Working-paper note: This is the 2011 dissertation/working-paper version. The published version is Lindner 2016 — How Do Unemployment Insurance Benefits Affect the Decision to Apply for Social Security Disability Insurance (Journal of Human Resources 51(1): 62–94), which extends the data window to 2007, switches to Cox proportional hazard plus spell-level logit models (diagnosing unobserved heterogeneity), and adds an optimal-UI-formula extension. This page is retained for its distinct semi-parametric correlated-random-effects methodology and its insurance-vs-search-effort framing.

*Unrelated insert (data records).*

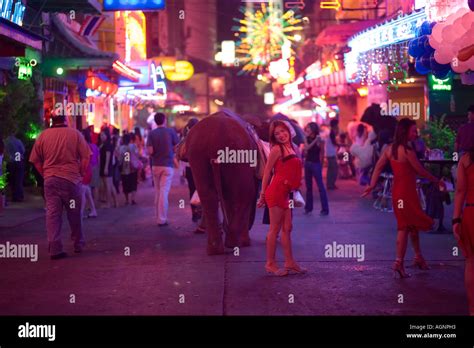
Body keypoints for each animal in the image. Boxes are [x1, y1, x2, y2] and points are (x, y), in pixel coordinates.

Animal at [179, 110, 262, 254]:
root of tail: (214, 141)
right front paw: (244, 242)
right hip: (237, 153)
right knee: (244, 193)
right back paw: (233, 243)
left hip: (198, 155)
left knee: (207, 195)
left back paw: (215, 249)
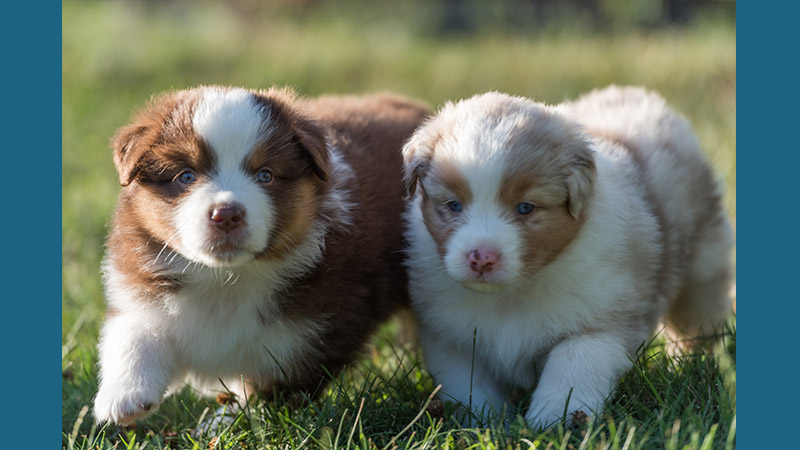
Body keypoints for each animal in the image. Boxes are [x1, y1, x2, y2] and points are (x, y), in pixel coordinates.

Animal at [92, 85, 432, 426]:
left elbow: (268, 387)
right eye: (186, 176)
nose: (227, 215)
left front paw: (230, 420)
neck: (227, 279)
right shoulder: (143, 289)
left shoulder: (310, 337)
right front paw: (124, 397)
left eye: (265, 175)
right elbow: (133, 333)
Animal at [404, 85, 736, 428]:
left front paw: (553, 421)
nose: (481, 258)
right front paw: (486, 424)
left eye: (526, 207)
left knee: (697, 323)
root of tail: (633, 93)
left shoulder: (601, 321)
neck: (513, 295)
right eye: (453, 205)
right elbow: (470, 385)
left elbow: (572, 366)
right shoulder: (448, 334)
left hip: (703, 270)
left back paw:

Lindner (2011) asks whether unemployment insurance (UI) benefits affect the decision to apply for disability insurance (DI), and which of two theoretically competing channels dominates: the insurance channel (UI substitutes for DI cash income, reducing the marginal value of applying) or the search effort channel (DI applicants search less for work, so higher UI delays but ultimately raises DI applications among low-searchers). Using Survey of Income and Program Participation (SIPP) data 1990–2004 matched to Social Security Administration (SSA) administrative records and a discrete-time proportional hazard model with semi-parametric correlated random effects (Heckman-Singer 1984), he finds that higher UI monthly benefits significantly reduce the hazard to DI application among UI recipients — the insurance channel dominates. UI take-up itself also significantly reduces DI application once correlated costs of both program entry are accounted for via random effects.
"My empirical results indicate that higher UI benefits do indeed reduce the hazard to DI application. The quantitative effect is also sizable for those who receive UI benefits."
"Application decisions for DI appear to be much more sensitive to even short-term cash incentives than has been previously acknowledged, at least among health impaired workers who have lost their jobs and who rely on short-term cash assistance such as UI benefits."
The paper's central identification strategy — using cross-state variation in UI benefit formulas to identify the causal effect on DI applications — is credible and the theoretical framework is unusually complete for a reduced-form paper of this era. The Heckman-Singer correction for correlated UI/DI take-up costs is a genuine methodological contribution: without it, the positive correlation between UI take-up and DI application (both require low stigma) biases the coefficient toward zero or positive, and the insurance channel effect is obscured.
The main limitation is weak first-stage instruments for UI take-up (F-statistic ≈ 3.5), which compromises the local average treatment effect (LATE) interpretation of the UI take-up effect. The benefit level effect (identified from cross-state variation in the benefit formula, controlling for prior earnings) is better identified and more interpretable.
The null result from Mueller, Rothstein, and von Wachter (2016) — who find no UI-SSDI interaction using a later sample and a different identification approach — is not addressed, since it postdates this paper. The discrepancy is unresolved: possible explanations include different time periods (1990–2004 vs. 2000s–2010s), different identification strategies, or sample composition differences (Lindner restricts to UI-eligible, DI-eligible, work-limited job losers, a much narrower population). This paper's narrow sample is its strength for cleanly identifying the theoretical channels, but it limits external validity for general UI-SSDI policy interactions.
The cost-effectiveness calculation is useful back-of-envelope but relies on strong assumptions: that the sample's application behavior generalizes to all DI applicants, and that the PDV calculation from von Wachter et al. (2010) is applicable.